The 22nd annual Colorado Governor’s Invitational Art Show and Sale opens April 27th in Loveland, Colorado, at the Loveland Museum Gallery. Following are my four entries and their stories. For those who live nearby, in conjunction with the show I will also be performing a new Art Theatre (live painting) piece at the Bill Reed Middle School auditorium at 2pm on Saturday, the 27th. Admission is free for this event but you must have a ticket. For info, visit: http://www.governorsartshow.org.
Luneburg – Co-existence of Centuries:
Luneburg is an historic town in Northern Germany, officially founded in 956. Luneburg’s salt trade made it an important and wealthy town during the Middle Ages. Unlike many German towns, it was left undamaged during World War 2, and its old town square has many well-preserved buildings, the oldest of which dates to around 1400. Pictured in the painting is St. Michael’s Church, which opened in 1409 and schooled Johann Sebastian Bach for a time. J. S. sang soprano in the boys choir at St. Michael’s.

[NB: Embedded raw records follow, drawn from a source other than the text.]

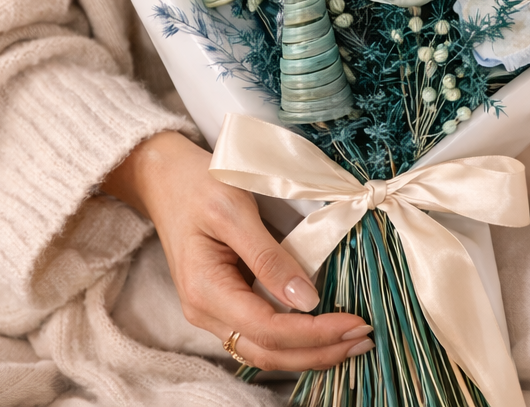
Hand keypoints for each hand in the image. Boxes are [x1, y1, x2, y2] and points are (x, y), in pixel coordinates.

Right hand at [103, 130, 373, 369]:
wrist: (166, 177)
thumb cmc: (199, 184)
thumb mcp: (235, 210)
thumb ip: (269, 257)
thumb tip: (307, 299)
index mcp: (205, 290)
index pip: (268, 330)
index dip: (314, 333)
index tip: (355, 322)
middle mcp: (205, 312)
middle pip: (268, 352)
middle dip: (319, 352)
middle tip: (364, 340)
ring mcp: (212, 311)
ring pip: (264, 350)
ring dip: (309, 351)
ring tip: (351, 341)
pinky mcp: (223, 303)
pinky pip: (260, 334)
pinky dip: (294, 339)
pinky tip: (321, 331)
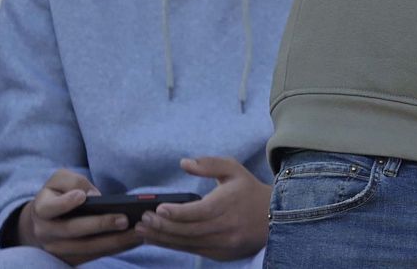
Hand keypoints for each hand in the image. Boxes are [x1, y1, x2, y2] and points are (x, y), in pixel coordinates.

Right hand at [14, 169, 140, 264]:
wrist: (43, 222)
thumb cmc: (56, 195)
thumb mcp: (59, 181)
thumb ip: (73, 182)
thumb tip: (94, 196)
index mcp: (41, 209)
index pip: (48, 208)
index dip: (64, 203)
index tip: (81, 196)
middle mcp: (46, 232)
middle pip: (72, 231)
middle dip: (100, 225)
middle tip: (124, 219)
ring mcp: (57, 249)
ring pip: (86, 248)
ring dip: (113, 242)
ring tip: (137, 232)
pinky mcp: (70, 259)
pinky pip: (94, 255)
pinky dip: (115, 249)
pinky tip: (133, 240)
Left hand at [134, 157, 269, 260]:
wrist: (274, 217)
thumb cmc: (248, 190)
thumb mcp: (234, 169)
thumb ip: (209, 164)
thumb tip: (184, 162)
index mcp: (228, 204)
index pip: (197, 211)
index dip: (176, 212)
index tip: (158, 208)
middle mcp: (226, 226)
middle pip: (187, 230)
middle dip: (162, 227)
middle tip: (142, 220)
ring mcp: (224, 243)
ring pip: (187, 243)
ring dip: (162, 238)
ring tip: (142, 231)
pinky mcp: (221, 254)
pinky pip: (193, 251)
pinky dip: (174, 245)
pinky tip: (159, 239)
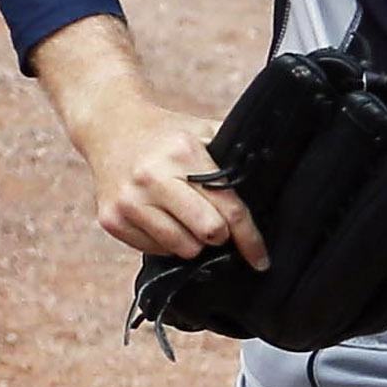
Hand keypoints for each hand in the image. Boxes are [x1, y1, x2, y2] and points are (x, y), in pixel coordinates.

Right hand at [73, 86, 267, 267]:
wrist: (110, 126)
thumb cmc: (167, 134)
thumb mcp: (202, 131)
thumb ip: (236, 153)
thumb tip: (277, 175)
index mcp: (182, 154)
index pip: (228, 208)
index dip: (249, 238)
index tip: (260, 259)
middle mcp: (152, 178)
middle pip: (207, 233)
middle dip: (219, 235)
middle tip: (215, 222)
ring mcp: (129, 201)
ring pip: (181, 248)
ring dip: (192, 240)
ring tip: (185, 216)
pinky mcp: (111, 220)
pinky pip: (154, 251)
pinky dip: (166, 242)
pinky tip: (162, 217)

The painting was created from a plein air study I did while in Germany last summer. When I set out, I had a particular view in mind that I wanted to paint; a view that I had noticed the day before while touring the city. But as is sometimes the case, when I arrived with my painting gear at the location, the view wasn’t as inspiring as I had remembered it. I took a walk and found the above view down an alley a few blocks away. Of all the cityscape compositions I’ve stumbled across in my painting career, this is my favorite so far. I could give my reasons for this if anyone is interested.

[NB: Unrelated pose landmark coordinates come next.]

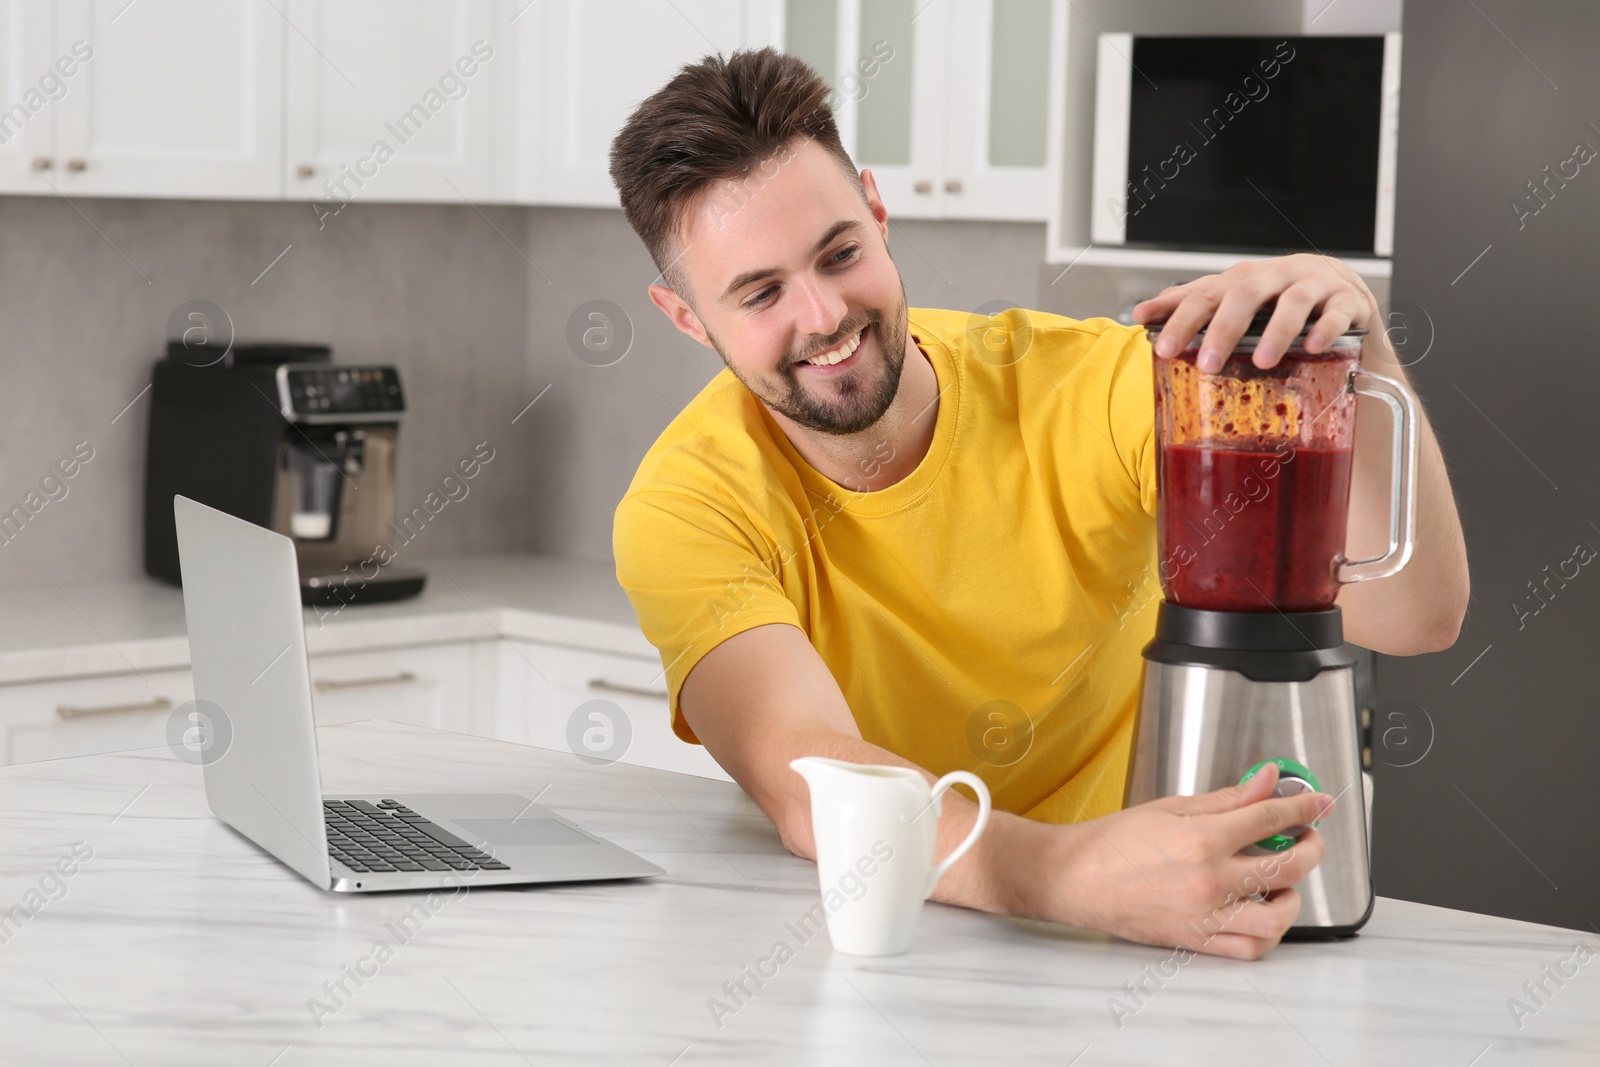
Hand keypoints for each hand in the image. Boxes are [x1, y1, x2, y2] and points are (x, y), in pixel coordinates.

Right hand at [1043, 761, 1334, 959]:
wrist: (1074, 878)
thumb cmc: (1113, 842)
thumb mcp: (1171, 808)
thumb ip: (1227, 798)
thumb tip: (1265, 781)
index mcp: (1202, 840)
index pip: (1271, 819)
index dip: (1302, 807)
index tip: (1317, 802)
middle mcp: (1210, 882)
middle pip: (1287, 868)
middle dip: (1310, 847)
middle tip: (1308, 837)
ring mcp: (1205, 917)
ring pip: (1277, 918)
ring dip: (1293, 897)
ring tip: (1285, 881)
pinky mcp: (1196, 941)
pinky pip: (1248, 948)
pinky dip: (1267, 933)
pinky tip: (1261, 912)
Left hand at [1132, 253, 1385, 373]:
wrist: (1343, 296)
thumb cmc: (1278, 302)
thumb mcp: (1233, 302)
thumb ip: (1191, 305)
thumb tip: (1139, 313)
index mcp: (1243, 279)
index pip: (1205, 294)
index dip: (1180, 318)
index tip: (1161, 348)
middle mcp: (1276, 276)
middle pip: (1245, 294)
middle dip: (1224, 329)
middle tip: (1208, 364)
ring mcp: (1314, 284)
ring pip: (1293, 301)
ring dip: (1276, 331)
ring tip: (1261, 362)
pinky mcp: (1348, 300)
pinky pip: (1336, 312)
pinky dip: (1325, 329)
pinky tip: (1313, 347)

This painting was actually painted for an upcoming art exhibit that Mollie and I are preparing. The show will go up in November at the Loveland Museum-Gallery, in the Foote Gallery, and will be themed around our Germany trip.
Calm Before the Storm:
A few years ago I illustrated a children’s book. I happened to be looking over some photos I had shot for that project, and realized there was some great reference there. This painting is a reworking of one of those photos. I think painting and music compliment each other in many ways. In addition, many musical instruments are beautifully shaped and crafted.
For years I was a purist, refusing to work from photos. While I still prefer working from life, I definitely no longer feel constrained to only paint from life, and I feel that my earlier practice was good foundation for whatever I want to do next.
One night I was enjoying a house concert in my neighborhood when I realized that the composition and lighting on the guitar player were extraordinary. I asked to borrow someone’s camera and shot a few photos. This painting is the result.
Monument Valley Roadscape:
On the way home from a plein air festival in Sedona, Arizona, I drove through Monument Valley for the first time, and knew I wanted to paint the buttes in the valley. I secretly hope this painting doesn’t sell as it’s one of my favorite landscape paintings to date.